The Challenge
Modern-day Mexico City is built over the ruins of the Aztec capital of Tenochtitlan and the former lake Texcoco, which was drained by the Spanish. The deep and soft sedimentary soils of the old lake bed amplify seismic activity, making many of the city's buildings and structures more vulnerable to earthquakes.
Exponent's Multidisciplinary Solution
After the 2017 Mexico City earthquake, Exponent conducted a damage survey in collaboration with the nonprofit Earthquake Engineering Research Institute and their reconnaissance team.

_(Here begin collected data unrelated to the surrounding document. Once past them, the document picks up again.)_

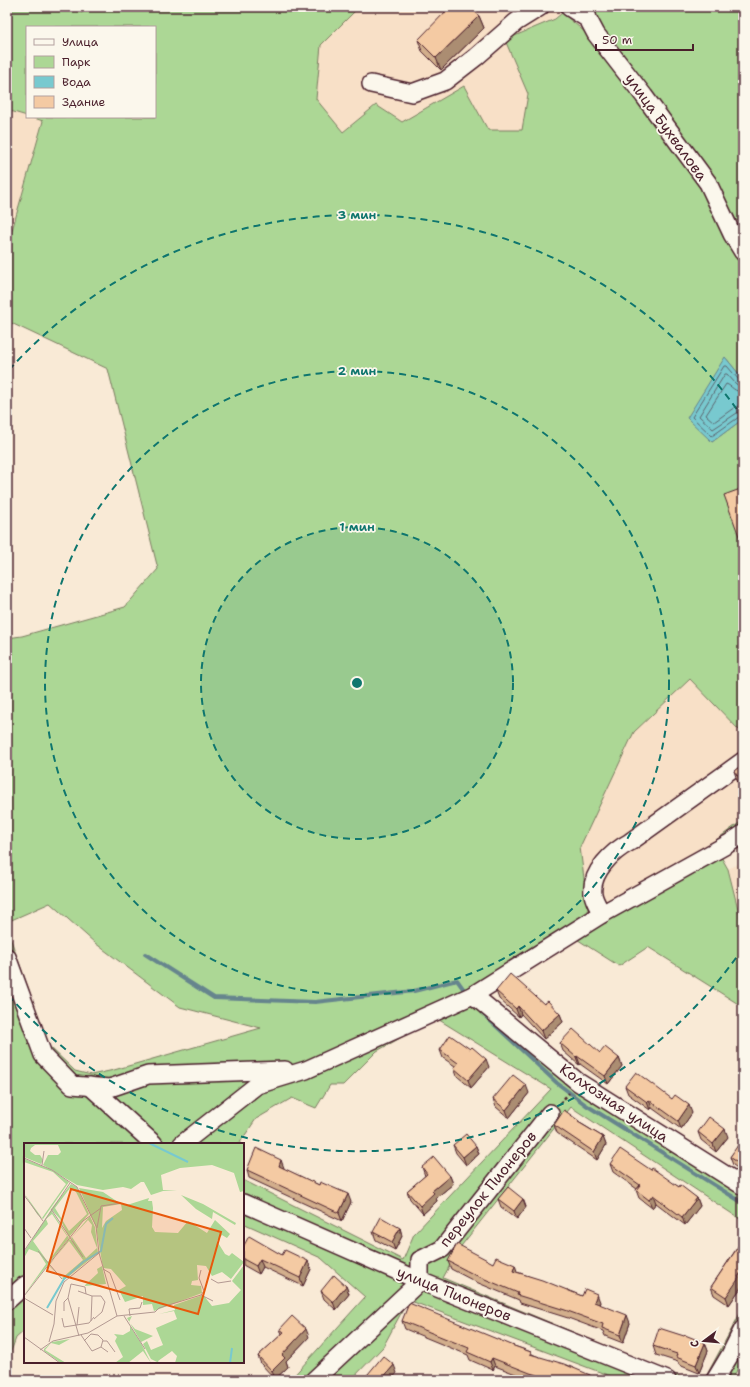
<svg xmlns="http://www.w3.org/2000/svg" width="750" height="1387" font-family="'Shantell Sans',sans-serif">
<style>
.built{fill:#f8e0c7}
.green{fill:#acd795;stroke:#7b7b60}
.water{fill:#78c9cf;stroke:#66858d}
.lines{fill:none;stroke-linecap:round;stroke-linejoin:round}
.shore{stroke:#5c636d;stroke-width:1}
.stream{stroke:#66858d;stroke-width:4}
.minor-casing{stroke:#4a1f2b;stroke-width:20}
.path{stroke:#4a1f2b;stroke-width:2.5;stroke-dasharray:3 3;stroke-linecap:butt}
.minor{stroke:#fbf7ec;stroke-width:17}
.wall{fill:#d2ae8c;stroke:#4a1f2b}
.shaded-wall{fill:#ab8d72;stroke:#4a1f2b}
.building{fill:#f4caa3;stroke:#4a1f2b}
.ring{fill:none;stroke:#0f766e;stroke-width:2;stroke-dasharray:7 5}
.labels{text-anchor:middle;stroke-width:3.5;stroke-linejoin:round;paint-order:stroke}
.street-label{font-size:15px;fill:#4a1f2b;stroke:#fbf7ec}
.inset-river{fill:none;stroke:#78c9cf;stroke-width:2}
.inset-road{fill:none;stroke:#b39992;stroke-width:1}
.view{fill:#e8590c;fill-opacity:0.15;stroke:#e8590c;stroke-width:2}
.inset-edge{fill:none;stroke:#4a1f2b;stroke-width:2}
.centre{fill:#0f766e;stroke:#fbf7ec;stroke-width:2}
.ring-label{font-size:12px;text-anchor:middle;font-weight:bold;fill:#0f766e;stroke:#fbf7ec;stroke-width:3.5;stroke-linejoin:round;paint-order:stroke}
</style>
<rect width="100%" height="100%" fill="#f9ead6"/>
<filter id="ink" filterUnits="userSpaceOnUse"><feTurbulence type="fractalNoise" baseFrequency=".025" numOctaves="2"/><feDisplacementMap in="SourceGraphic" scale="8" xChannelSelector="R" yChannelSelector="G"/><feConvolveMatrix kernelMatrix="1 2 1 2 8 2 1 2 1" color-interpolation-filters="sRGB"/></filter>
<g filter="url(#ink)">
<g class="built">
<polygon points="359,7 570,7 555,18 505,40 528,94 523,130 488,131 464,86 402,122 376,105 343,132 316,99 321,45"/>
<polygon points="7,110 27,116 27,117 43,120 7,248"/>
<polygon points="690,679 739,730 743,727 743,820 716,840 589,918 580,847 634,732"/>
<polygon points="743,862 743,929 728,869"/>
</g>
<g class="green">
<polygon points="7,7 70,7 82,13 87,7 359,7 321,45 316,99 343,132 376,105 402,122 464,86 488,130 522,130 528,94 505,40 555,19 562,13 585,32 640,98 704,187 725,238 743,267 743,379 725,357 712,442 743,419 743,727 739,730 690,679 634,732 580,847 589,918 470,991 317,1058 257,1077 172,1144 25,1144 25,1274 7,1291 7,929 49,1046 75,1071 91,1075 114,1070 261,1028 180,1007 95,943 50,903 7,922 7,638 22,636 125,607 158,569 108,369 7,321 7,248 43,121 31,117 155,117 155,27 27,27 27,116 7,110"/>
<polygon points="591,7 743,7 743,218 737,221 715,184 599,27"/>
<polygon points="743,820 743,829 604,909 716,840"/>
<polygon points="720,855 728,869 743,929 743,1007 648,947 619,966 575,938"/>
<polygon points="473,999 743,1191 743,1221 571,1107 458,1250 443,1278 688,1380 677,1380 425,1278 426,1265 438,1245 413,1253 413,1270 243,1196 243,1180 403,1260 414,1234 551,1089 436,1018 377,1051 343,1085 330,1085 316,1108 292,1098 256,1119 239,1144 191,1144 259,1089"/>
<polygon points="243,1208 412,1282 308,1380 290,1380 365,1297 321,1258 243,1223"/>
<polygon points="419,1286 656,1380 621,1380 408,1300 383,1347 351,1380 320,1380"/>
<polygon points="25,1293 25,1330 16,1338 7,1362 7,1308"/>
<polygon points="743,1308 743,1324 711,1380 704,1380"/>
<polygon points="743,1336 743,1358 732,1380 719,1380"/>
</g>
<polygon class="water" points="725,357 743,379 743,419 712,442 687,418"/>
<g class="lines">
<g class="shore">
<polyline points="743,381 739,380 727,366 724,366 692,417 712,436 739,417 743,416"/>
<polyline points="743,386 736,384 727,374 725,374 699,416 713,429 737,413 743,411"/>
<path d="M 743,392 C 734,392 732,386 726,384 L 706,415 L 714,422 L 735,407 L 743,405"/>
</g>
<g class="stream">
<polyline points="145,954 214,998 315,1002 414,991 457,980 467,994"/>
<polyline points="481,1012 557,1083 586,1105 743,1203"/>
</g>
<g class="minor-casing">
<g id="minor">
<polyline points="569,7 588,19"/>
<polyline points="585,7 588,19 596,34 644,96 708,183 732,234 743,252"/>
<polyline points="371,84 412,93 445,81 476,57 516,22 540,7"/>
<path d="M 602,914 C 599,908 594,901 593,894 C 590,872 613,851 630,842 L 743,761"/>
<polyline points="7,957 43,1055 72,1085 110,1088 148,1075 285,1070"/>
<polyline points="473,995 578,1082 743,1186"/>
<polyline points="90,1086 154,1144"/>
<polyline points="182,1144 257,1085 306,1070 473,995 602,914 728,844 743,834"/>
<polyline points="243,1203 420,1281 667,1380"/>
<polyline points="7,1301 25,1285"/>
<polyline points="314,1380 420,1281 420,1260 442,1249 550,1113"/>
<polyline points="715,1380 730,1355 743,1329"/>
</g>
</g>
<polyline class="path" points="560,1103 569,1093"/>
<use href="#minor" class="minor"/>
</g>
<g class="wall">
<polygon points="479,16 484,28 441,70 422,51 418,40"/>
<polygon points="743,764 743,789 738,783 734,771"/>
<polygon points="496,991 544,1004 560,1014 563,1022 544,1039 521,1014 519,1017 499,999"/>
<polygon points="560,1043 619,1058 622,1066 608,1084 580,1064 579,1065 563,1051"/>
<polygon points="440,1050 489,1067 471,1088 457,1076 454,1068 455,1066 443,1058"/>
<polygon points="625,1086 672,1099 692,1113 681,1129 652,1108 650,1110 628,1094"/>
<polygon points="529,1093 509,1118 496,1107 493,1099"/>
<polygon points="579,1121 580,1123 603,1137 606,1145 597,1160 557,1133 554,1125"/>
<polygon points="698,1132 728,1137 716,1152 701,1140"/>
<polygon points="743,1140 743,1172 733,1165 730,1157"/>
<polygon points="453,1145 476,1146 479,1154 466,1165 456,1153"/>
<polygon points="610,1164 651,1170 697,1198 700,1206 685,1225 656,1203 652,1208 639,1198 636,1190 637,1189 613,1172"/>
<polygon points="422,1167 450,1176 453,1184 436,1198 437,1201 423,1214 410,1199 407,1191 425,1176"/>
<polygon points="284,1168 284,1169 319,1185 351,1202 342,1221 249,1178 247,1170"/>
<polygon points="498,1199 523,1199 526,1207 517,1219 501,1207"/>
<polygon points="400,1228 402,1236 395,1250 376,1240 373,1232"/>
<polygon points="743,1235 741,1284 742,1286 729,1305 714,1295 711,1287 741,1242 740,1240"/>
<polygon points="243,1247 282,1255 311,1269 303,1286 263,1267 259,1274 243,1265"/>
<polygon points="448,1261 493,1263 582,1296 600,1302 599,1304 630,1323 623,1343 605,1336 603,1331 568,1318 520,1303 519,1300 476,1282 451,1269"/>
<polygon points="346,1286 349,1294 336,1310 324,1299 321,1291"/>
<polygon points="402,1321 514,1346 531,1352 532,1354 592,1380 531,1380 495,1366 493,1370 470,1360 468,1355 405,1329"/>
<polygon points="280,1329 309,1337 286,1361 288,1367 275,1379 261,1364 258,1356 282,1334"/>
<polygon points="705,1343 708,1351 699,1373 679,1365 678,1362 656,1355 653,1346"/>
</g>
<g class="shaded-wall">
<polygon points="479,16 484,28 441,70 436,58"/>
<polygon points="518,1006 521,1014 519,1017 516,1009"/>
<polygon points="560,1014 563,1022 544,1039 541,1031"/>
<polygon points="577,1056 580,1064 579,1065 576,1057"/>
<polygon points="619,1058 622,1066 608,1084 605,1076"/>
<polygon points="486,1059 489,1067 471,1088 468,1080"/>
<polygon points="526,1085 529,1093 509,1118 506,1110"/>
<polygon points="649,1100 652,1108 650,1110 647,1102"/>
<polygon points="689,1105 692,1113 681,1129 678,1121"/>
<polygon points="725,1129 728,1137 716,1152 713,1144"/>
<polygon points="603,1137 606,1145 597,1160 594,1152"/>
<polygon points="476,1146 479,1154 466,1165 463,1157"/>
<polygon points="281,1160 284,1168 282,1174 279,1166"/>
<polygon points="450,1176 453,1184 436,1198 437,1201 423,1214 420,1206 432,1191"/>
<polygon points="348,1194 351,1202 342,1221 339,1213"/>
<polygon points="653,1195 656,1203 652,1208 649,1200"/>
<polygon points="697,1198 700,1206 685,1225 682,1217"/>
<polygon points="523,1199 526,1207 517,1219 514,1211"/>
<polygon points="400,1228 402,1236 395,1250 392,1242"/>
<polygon points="260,1259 263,1267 259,1274 256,1266"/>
<polygon points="308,1261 311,1269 303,1286 300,1278"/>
<polygon points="515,1265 518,1274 513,1271"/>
<polygon points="743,1269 743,1281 741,1284 742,1286 729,1305 726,1297"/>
<polygon points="346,1286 349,1294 336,1310 333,1302"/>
<polygon points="597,1294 600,1302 597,1310 594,1302"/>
<polygon points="627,1315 630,1323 623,1343 620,1335"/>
<polygon points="306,1329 309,1337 286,1361 288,1367 275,1379 272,1371 282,1355"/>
<polygon points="705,1343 708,1351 699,1373 696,1365"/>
<polygon points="492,1358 495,1366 493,1370 490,1362"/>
<polygon points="394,1365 397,1373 391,1380 381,1380"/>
<polygon points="590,1375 592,1380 588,1380"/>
</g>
<g class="building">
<polygon points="450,7 471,7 479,16 436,58 418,40"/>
<polygon points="743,488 743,547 724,495"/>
<polygon points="743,764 743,783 734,771"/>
<polygon points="510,974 544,1004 548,1001 560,1014 541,1031 518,1006 516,1009 496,991"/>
<polygon points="573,1029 600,1053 605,1047 619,1058 605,1076 577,1056 576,1057 560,1043"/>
<polygon points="450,1035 470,1049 472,1047 486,1059 468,1080 454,1068 458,1063 440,1050"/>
<polygon points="636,1072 672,1099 675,1095 689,1105 678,1121 649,1100 647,1102 625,1086"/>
<polygon points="513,1075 526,1085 506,1110 493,1099"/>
<polygon points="564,1110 579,1121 578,1122 603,1137 594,1152 554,1125"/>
<polygon points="709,1117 725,1129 713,1144 698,1132"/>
<polygon points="466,1134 476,1146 463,1157 453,1145"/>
<polygon points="742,1139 743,1140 743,1166 730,1157"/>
<polygon points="256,1148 281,1160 279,1166 319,1185 320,1182 348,1194 339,1213 247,1170"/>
<polygon points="620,1149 651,1170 652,1168 679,1187 680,1185 697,1198 682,1217 653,1195 649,1200 636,1190 640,1185 610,1164"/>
<polygon points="434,1157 450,1176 432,1191 434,1193 420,1206 407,1191 427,1174 422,1167"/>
<polygon points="508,1187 523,1199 514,1211 498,1199"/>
<polygon points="381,1217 400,1228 392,1242 373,1232"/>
<polygon points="743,1235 743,1269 738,1277 739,1278 726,1297 711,1287 742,1241 740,1240"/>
<polygon points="249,1236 282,1255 285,1250 308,1261 300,1278 260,1259 256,1266 243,1259 243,1247"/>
<polygon points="457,1244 493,1263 496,1257 515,1265 513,1271 542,1280 582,1296 585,1289 597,1294 594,1302 627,1315 620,1335 602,1328 603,1324 565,1310 517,1295 518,1293 473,1274 448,1261"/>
<polygon points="334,1275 346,1286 333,1302 321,1291"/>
<polygon points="409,1303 514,1346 531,1352 530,1354 564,1364 590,1375 588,1380 554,1380 530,1373 492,1358 490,1362 467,1352 469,1348 402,1321"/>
<polygon points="292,1316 306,1329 282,1355 285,1358 272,1371 258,1356 284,1332 280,1329"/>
<polygon points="659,1328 684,1336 685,1335 705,1343 696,1365 676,1357 677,1354 653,1346"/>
<polygon points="383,1356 394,1365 381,1380 359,1380 361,1378 363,1380"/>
<polygon points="743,1364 743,1380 738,1380"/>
<polygon points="11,1375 27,1380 9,1380"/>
</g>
</g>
<circle cx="357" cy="683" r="156" fill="#0f766e" fill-opacity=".12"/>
<g class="ring">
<circle cx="357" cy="683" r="156"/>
<circle cx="357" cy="683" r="312"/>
<path d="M743 948A468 468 0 0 1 9 996M9 370A468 468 0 0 1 743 418"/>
</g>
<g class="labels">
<g class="street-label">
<text transform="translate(666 127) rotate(54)" y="5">улица Бухвалова</text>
<text transform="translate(614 1103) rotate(34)" y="5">Колхозная улица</text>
<text transform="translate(488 1189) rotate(-51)" y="5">переулок Пионеров</text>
<text transform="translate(454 1294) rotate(22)" y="5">улица Пионеров</text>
</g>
</g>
<g transform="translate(24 1143)">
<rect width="220" height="220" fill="#f9ead6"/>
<path d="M 0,0 L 220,0 L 220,48 L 216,49 L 210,30 L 188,22 L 156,25 L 137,32 L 139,47 L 153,48 L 139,48 L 127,52 L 120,39 L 117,39 L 107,46 L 99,44 L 79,47 L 53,42 L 19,22 L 24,12 L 34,12 L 37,9 L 34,2 L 11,2 L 7,5 L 6,8 L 11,12 L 16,12 L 19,17 L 17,21 L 0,14 ZM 1,16 L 28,27 L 45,39 L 19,76 L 13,71 L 0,50 L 18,75 L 42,41 L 29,29 L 0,19 ZM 47,41 L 53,44 L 65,71 L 45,94 L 36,76 L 27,66 ZM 46,45 L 52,49 L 63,71 L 45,88 L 31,65 ZM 55,45 L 79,49 L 97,61 L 103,62 L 125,55 L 124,58 L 128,58 L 129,65 L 128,84 L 131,89 L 154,90 L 164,78 L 183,90 L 191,77 L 206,91 L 203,95 L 198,92 L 193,98 L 201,111 L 205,113 L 208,110 L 220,119 L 207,136 L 198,129 L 188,133 L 182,123 L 173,122 L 174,137 L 168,138 L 167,142 L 177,143 L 178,150 L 130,168 L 128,161 L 119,162 L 119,153 L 101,159 L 95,147 L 102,143 L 87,126 L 79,125 L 72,84 ZM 97,61 L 98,67 L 82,78 L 78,85 L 79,64 ZM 157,52 L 179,61 L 212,80 L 211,82 L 189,69 L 188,76 L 172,66 ZM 27,67 L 45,95 L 0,152 L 22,121 L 15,110 L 5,106 L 0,115 L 0,109 ZM 28,71 L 43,93 L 24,119 L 9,98 L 24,81 L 22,76 ZM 66,73 L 71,84 L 74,110 L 40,137 L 25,123 L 45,96 L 49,98 L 47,95 ZM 64,77 L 68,82 L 67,89 L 73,105 L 62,115 L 48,94 ZM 45,98 L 59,117 L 38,135 L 25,122 ZM 220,122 L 220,220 L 151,220 L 153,213 L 148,208 L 134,218 L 135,220 L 127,216 L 119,201 L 123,198 L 127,207 L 139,202 L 132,185 L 153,176 L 150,168 L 135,171 L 151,167 L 150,162 L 176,153 L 180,153 L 188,163 L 205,160 L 217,147 L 208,138 ZM 78,123 L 82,141 L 60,143 L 74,130 L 73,126 ZM 108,173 L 105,179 L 111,186 L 129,193 L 117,199 L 103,175 ZM 106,183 L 117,200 L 127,220 L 119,208 L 104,220 L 91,220 L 99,214 L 91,198 L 93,194 L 90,191 L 99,192 L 106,188 ZM 46,196 L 35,202 L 27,200 L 21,207 L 42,220 L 37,220 L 20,208 L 20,206 L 28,199 Z" fill="#acd795" fill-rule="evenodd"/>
<path class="inset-river" d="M 125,0 L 164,19M 23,165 L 40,136 L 59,119 L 77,108 L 82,81 L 89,75M 206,220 L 208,205"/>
<path class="inset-road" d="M 0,15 L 28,27 L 53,44 L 72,83 L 75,110 L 93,173M 18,22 L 20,8M 0,52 L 19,78M 27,66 L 59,114M 0,85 L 7,95M 73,85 L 77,63 L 97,60M 0,108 L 46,40M 14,108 L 38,136M 79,126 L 86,130 L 96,157M 177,127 L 175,135 L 180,148 L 177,152M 187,136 L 194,140 L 207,138M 54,148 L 68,153 L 67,178M 0,153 L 59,78 L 77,65M 68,153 L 77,153 L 81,159 L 78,169 L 70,176M 0,155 L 29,172M 40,168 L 40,159 L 44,155M 100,173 L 121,206M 106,173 L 105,166 L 116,165 L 118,159M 38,175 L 40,184 L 65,180 L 70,174M 53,182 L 55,164M 57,192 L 68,208 L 77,204 L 84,209M 55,193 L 44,155 L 47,141 L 61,144 L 62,151M 0,194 L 36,220M 60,198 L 67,191 L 74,192 L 79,197 L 77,204M 79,198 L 83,198 L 91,209M 25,199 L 30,181 L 32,158 L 40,139 L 75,110M 16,207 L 29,198 L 64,190 L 93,173 L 131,169 L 135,165 L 177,152 L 189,158"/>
<path class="view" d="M 47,46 L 197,89 L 174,171 L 23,128 Z"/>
<rect width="220" height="220" class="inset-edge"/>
</g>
<circle cx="357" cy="683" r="6" class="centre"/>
<g class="ring-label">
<text x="357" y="219">3 мин</text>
<text x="357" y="375">2 мин</text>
<text x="357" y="531">1 мин</text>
</g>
<rect width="750" height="1387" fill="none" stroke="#fbf7ec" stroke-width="24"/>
<rect x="12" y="12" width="726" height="1363" fill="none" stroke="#4a1f2b" stroke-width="1.5" filter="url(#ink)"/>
<rect x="26" y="26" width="130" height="92" fill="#fbf7ec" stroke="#b4a19f"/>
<rect x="34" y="39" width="20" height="6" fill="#fbf7ec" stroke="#b4a19f"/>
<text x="62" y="46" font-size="12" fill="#4a1f2b">Улица</text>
<rect x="34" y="56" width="20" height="12" fill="#acd795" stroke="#b4a19f"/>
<text x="62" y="66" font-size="12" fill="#4a1f2b">Парк</text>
<rect x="34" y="76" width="20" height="12" fill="#78c9cf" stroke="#b4a19f"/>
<text x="62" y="86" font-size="12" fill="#4a1f2b">Вода</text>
<rect x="34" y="96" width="20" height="12" fill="#f4caa3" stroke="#b4a19f"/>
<text x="62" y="106" font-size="12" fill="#4a1f2b">Здание</text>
<g transform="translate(704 1341) rotate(254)" stroke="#fbf7ec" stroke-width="3" paint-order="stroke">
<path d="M0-3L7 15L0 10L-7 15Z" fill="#4a1f2b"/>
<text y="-6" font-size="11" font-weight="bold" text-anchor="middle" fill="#4a1f2b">С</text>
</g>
<path d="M596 44v6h97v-6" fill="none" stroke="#4a1f2b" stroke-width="2"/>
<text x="602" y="44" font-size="12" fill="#4a1f2b" stroke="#fbf7ec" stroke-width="3" paint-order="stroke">50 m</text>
</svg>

To create safer structures, Mexico City has adopted a progressive approach to understanding the relationship between earthquakes and different types of building construction practices, leading to continual improvements in building codes and design recommendations.
Exponent's Impact
After observing the external structural conditions of more than 700 buildings, Exponent engineers created a database to inform better design and construction methods and reduce seismic risk. Exponent collected important evidence that buildings designed and built using similar construction methods failed in similar ways, albeit with different degrees of damage, enabling the creation of fragility curves relating earthquake shaking intensity to the probability of different damage states for varying building parameters.
The Exponent study provided essential data and insights about the performance of building design and construction during an earthquake and has been used to assist other clients in making informed decisions regarding urban planning and building design to reduce their seismic risk.